Puisqu’il s’agit de détails, commençons par le premier.

Une chemise héritage, portée par ma mère lorsque je n’étais pas encore du monde, et qui, aujourd’hui dévoile ici un peu le mien. Une cotonnade trentenaire et immuable, matinée des années qui n’ont élimé que si peu la trame dans sa densité. Une étiquette, seul détail ou presque à porter la marque du temps. Âge que l’on ne devine qu’en y regardant de plus près, au creux d’un col qui, s’il s’affaisse nonchalamment, n’a rien perdu de sa substance, n’a rien perdu de sa dégaine. 

A rebours des fausses étoffes d’aujourd’hui qui, ne passant pas l’épreuve du second lavage sans devenir guenille, n’ont de facto pas le temps de connaître l’usure de la péninsule rectangulaire portant leur griffe. C’est désormais l’étiquette de nylon qui survit à ce dont elle n’est censée être qu’un détail, mais qui dans son mode de consommation actuel n’en est, lui-même, plus qu’un : le vêtement. 

Quel triste paradoxe, et triste encore davantage si l’on songe à ces filles qui dans vingt ans n’aurons pas, la faute aux toilettes fast fashion dont leur mère s’affuble aujourd’hui pour assister aux mariages, la richesse d’un tel héritage à porter ou d’une belle histoire à raconter. 

Les exemples sont nombreux, et j’aurais de la même manière pu évoquer les manteaux de ma mère, sa robe droite blanche, ses jeans et ses pompes, les chemises (je pense à la bleue ciel, et la vichy marine) et les tee shirts trop grands de mon père, les sweats volés à mes frères pour réchauffer les fins de soirées, les vêtements hérités de ma grande soeur (ils faisaient toujours ma fierté),  l’armoire commune plus ou moins anarchique partagée avec mon amie de toujours… 

Et avec tout cela, le chemisier froissé de ma grand-mère maternelle et le foulard tigré de ma grand-mère paternelle, le pull Lacoste de mon grand-père maternel et les marcels éminence de mon grand-père paternel.
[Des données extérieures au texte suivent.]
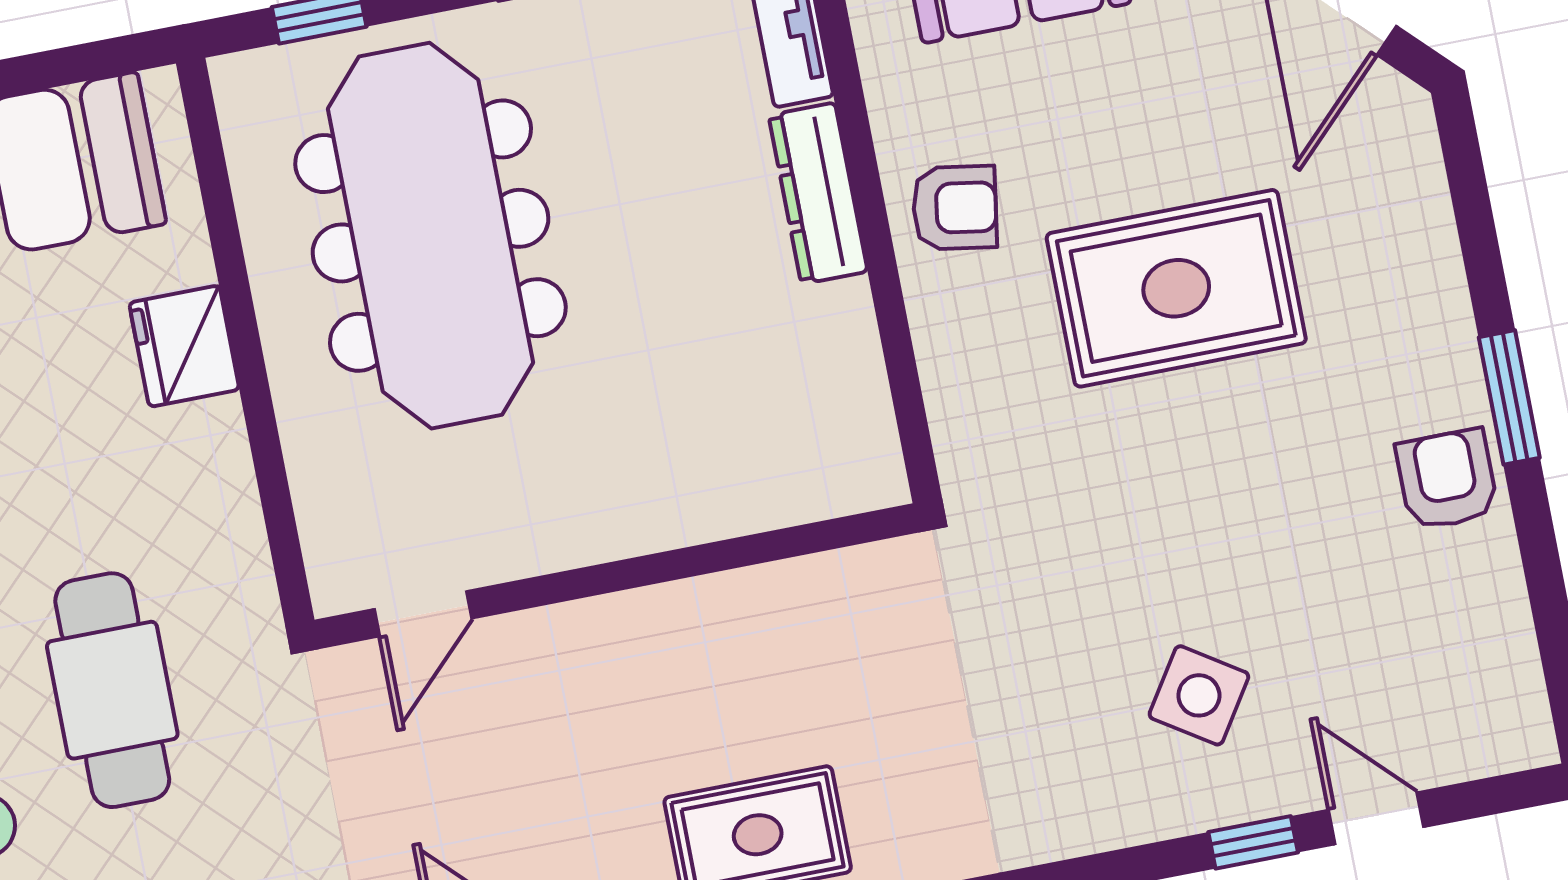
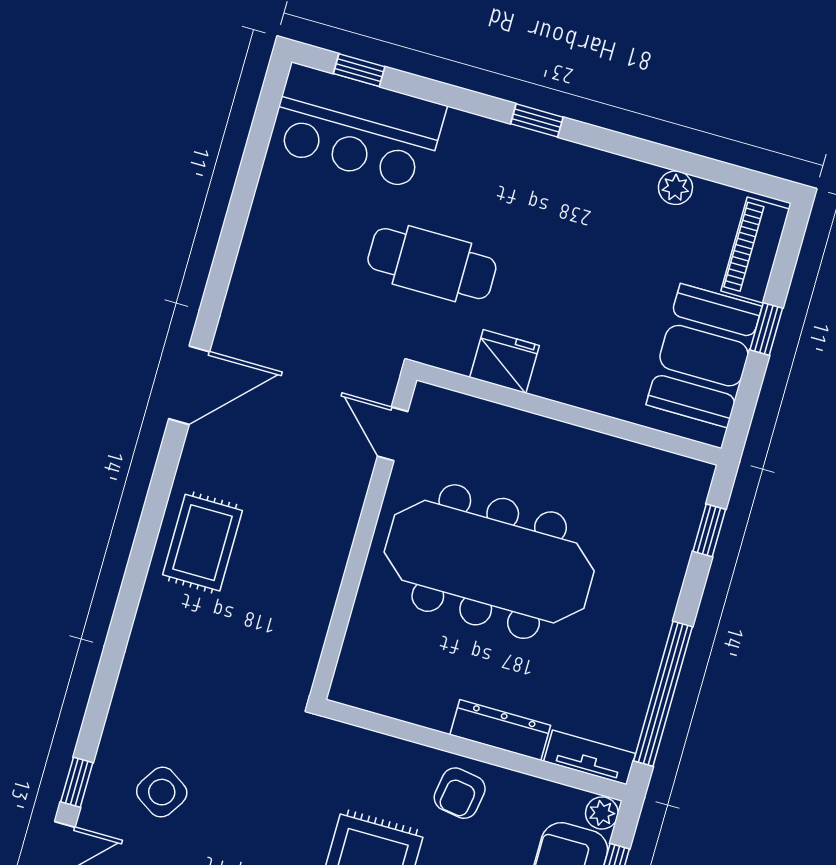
meeting table: (431, 236) -> (489, 562), moved
fridge: (184, 346) -> (505, 361), moved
Et aussi, la texture qui fait que l’on reconnaît dans le noir le tee-shirt de celui que l’on aime : objectivement le meilleur pyjama. 

Il y a tout cela : mon inconscient émotionnel et esthétique lié aux vêtements et à ceux qui les ont portés, avant ou avec moi. Ces femmes et ces hommes, et toutes les projections stylistiques qu’ils m’évoquent. Et puis, la question non dissimulée du sexe d’un vêtement, qu’il ne s’agit pas de nier, ou de flouter, mais de télescoper subtilement pour réinterpréter les gimmicks caractéristiques du genre et en extraire la dégaine.

 

 

C’est pour cela que j’ai imaginé, rêvé disons, une ligne héritage segmentée d’androgynalité, avec une majorité de modèles unisexes. Ces vêtements sont à désirer, à posséder, à apprivoiser, à vivre et à aimer, et puis surtout, à garder, à détourner, à transmettre, à prêter, à donner, à se faire gentiment chiper, ils sont vivants, et je vous souhaite de l’être avec eux.